Midwife Hands as Tools :  Being Touched by Breech

Maybe we have to turn things upside down in this world to rediscover it.  These baby’s that are breech are teaching me more about babies that are head down.  They are teaching me about how to feel and touch and feel the changes from being touched.  Touching lightly, with finesse, or even boldly.  There is an environment that I affect in that touch and connection and it just isn’t inside the person I am palpating, but it is reflecting inside of me.  

What is it about working with families with breech presentations that really calls to me?  Is it just that I had a baby that was breech whose feet hit the floor before her head was born?   Is it that I see a lack of resources for these families where many are discounted and some are in trauma groping for answers?   I can sit with that and be present and hear them beyond fixing things.  What are they really looking for beyond the natural or vaginal birth?  How can this experience be a way to connect as a family?

 Is it that I’m rediscovering my hands as tools?  They are tools that may not have been as sensitive.  Tools learning about the body in ways that I wouldn’t otherwise have learned, because I hadn’t been searching for some kind of answer to a puzzle of something that didn’t have to “be fixed” in the first place.  The breech doesn’t need fixing either, and I know that.  There just isn’t cultural support for this option.  People are desperately hoping for change of this baby’s position to make their lives easier and avoid surgery and interventions.  They are having to navigate a system that is typically inadequate for the kind of compassion and skills that are quite useful for all pregnancies much less breech.

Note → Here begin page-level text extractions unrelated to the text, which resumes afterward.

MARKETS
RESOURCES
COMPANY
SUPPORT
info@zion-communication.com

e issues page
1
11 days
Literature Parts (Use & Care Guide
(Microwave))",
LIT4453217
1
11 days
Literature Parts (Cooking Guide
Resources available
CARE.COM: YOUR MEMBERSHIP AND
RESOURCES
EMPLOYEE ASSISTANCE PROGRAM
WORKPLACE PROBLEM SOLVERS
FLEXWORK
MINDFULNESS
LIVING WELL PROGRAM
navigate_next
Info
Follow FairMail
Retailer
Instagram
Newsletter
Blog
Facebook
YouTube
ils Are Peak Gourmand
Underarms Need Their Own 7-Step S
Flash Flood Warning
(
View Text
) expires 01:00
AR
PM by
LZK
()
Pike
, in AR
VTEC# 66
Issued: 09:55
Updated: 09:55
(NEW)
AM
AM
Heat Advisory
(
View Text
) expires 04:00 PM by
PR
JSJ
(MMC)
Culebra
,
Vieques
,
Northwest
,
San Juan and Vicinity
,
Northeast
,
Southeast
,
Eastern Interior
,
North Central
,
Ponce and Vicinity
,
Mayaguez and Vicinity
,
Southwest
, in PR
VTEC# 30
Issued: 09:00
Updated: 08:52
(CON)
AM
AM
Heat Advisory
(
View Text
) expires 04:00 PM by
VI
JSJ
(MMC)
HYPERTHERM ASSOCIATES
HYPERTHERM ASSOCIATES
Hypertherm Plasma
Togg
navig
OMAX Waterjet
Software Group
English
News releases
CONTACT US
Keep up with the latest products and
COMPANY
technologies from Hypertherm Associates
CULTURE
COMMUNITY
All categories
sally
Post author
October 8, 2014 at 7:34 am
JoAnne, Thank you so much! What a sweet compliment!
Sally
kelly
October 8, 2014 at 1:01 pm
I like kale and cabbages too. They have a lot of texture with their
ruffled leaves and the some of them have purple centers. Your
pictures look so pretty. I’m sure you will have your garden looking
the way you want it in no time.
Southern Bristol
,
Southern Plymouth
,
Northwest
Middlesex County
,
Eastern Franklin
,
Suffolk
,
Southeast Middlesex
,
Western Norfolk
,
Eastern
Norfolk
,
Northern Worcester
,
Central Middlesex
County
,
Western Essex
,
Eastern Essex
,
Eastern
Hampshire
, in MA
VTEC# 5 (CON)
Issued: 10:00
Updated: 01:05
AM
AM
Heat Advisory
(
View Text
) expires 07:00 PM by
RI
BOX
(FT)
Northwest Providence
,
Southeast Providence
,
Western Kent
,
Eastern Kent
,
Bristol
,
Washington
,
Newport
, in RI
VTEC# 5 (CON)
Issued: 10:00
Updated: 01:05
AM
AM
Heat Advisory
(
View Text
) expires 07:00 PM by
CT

What are we really learning when we palpate?  The basics of the baby’s head and bum and back and movement.  Maybe we can find the shoulder and the lie of the baby along with the angle and confirm with a fetascope.   We put it together like a puzzle.  I’ve had several families come in who were in hospital care with midwives recently and they had never had their belly’s touched by having hands feel their bellies.  They may not have had such an experience over their pregnancy.   

Of course. We feel the baby but not just the shape or its location, but we connect.  I still have joy when I touch a belly.  A lightness in my soul.  I still get surprised for that fleeting excitement when I introduce myself even when I’ve been introduced before.  “Hello, little baby.”  I smile.  I can’t help it.  I see you with my fingers and hands.  Yes, I am near or in your space.  How do you feel about this?  It is so nice to meet you.  

But there is something extra going on at this visit with feeling.  Some would call it assessment.  Others tracking.  Tracking down the patterns of space and patterns of restrictions and fluid.  It seems so basic.  Can we feel the restrictions?  Can I feel anything or is it restricted everywhere and tight?   

And then there are still the times of unknowing, and I’m becoming more comfortable with that too.  My hands sometimes don’t know.  And on this journey, I may have actually become less confident with palpation.  Do I assume breech until proven differently or the other way around?  Do I assume absolutely nothing?  I have felt the exceptions for what didn’t feel like breech that I would have missed.  I have been so bold to tell someone the baby was head down when they arrived just to have them come back later after confirming I was wrong.  Those are learning experiences of the trickster breech and the forever learning midwife.

 I don’t have an ultrasound machine to confirm presentation.  I’ve thought about it.  A quick scan to check to verify where the head might be.  But what might I lose?  Will I become deskilled and lose this learning curve and not hone this connection to my touch? Could that space of not knowing be valuable to the parents after leaving the office  I’m not saying that they should worry or not have a piece of mind.  In fact, when I am sure the baby is head down with my hands, the parents many times don’t really believe it until it is confirmed unless they are already in midwifery care.  How does this place of unknowing (yet having more tools for coping after the visit) serve them?  How does it change them to just experience or talk about tools for preparing for a cesarean or know now that vaginal breech birth exists even if it isn’t for them or even just be exposed to the midwifery model of care?

Many come to see me only once.  Some twice.  Some come another time just to talk and be validated.  They may have decided to get off the crazy hamster wheel of trying to turn this baby and just be present.  They’ve decided to come and be witnessed for that choice.  Some will do this and even drive an hour.  They don’t need to be palpated.  At that point, they know where the baby is and will be.  They have come to be heard and celebrated for listening to the baby.  Maybe they are choosing to go into labor before a cesarean or plan a vaginal breech birth.  They come to connect. 

It is through the art of feeling with these traditional tools called my hands that I’m realizing how much I don’t know.  I sometimes think I’m crazy that with touch, movement, the rebozo, and a willingness to engage without judgment that I can affect change….  soften, lengthen, distribute fluids more evenly, warm, hold, connect, feel.   With breech I’m seeing more polyhydramnios, various uterine shapes that are called the same thing but feel nothing alike, restrictions from working out, laxity of tone from previous twins or multiple pregnancies.  These are all opportunities and gifts to learn from babies and parents alike.  It may seem like upside down learning, but really it is all a matter of perspective.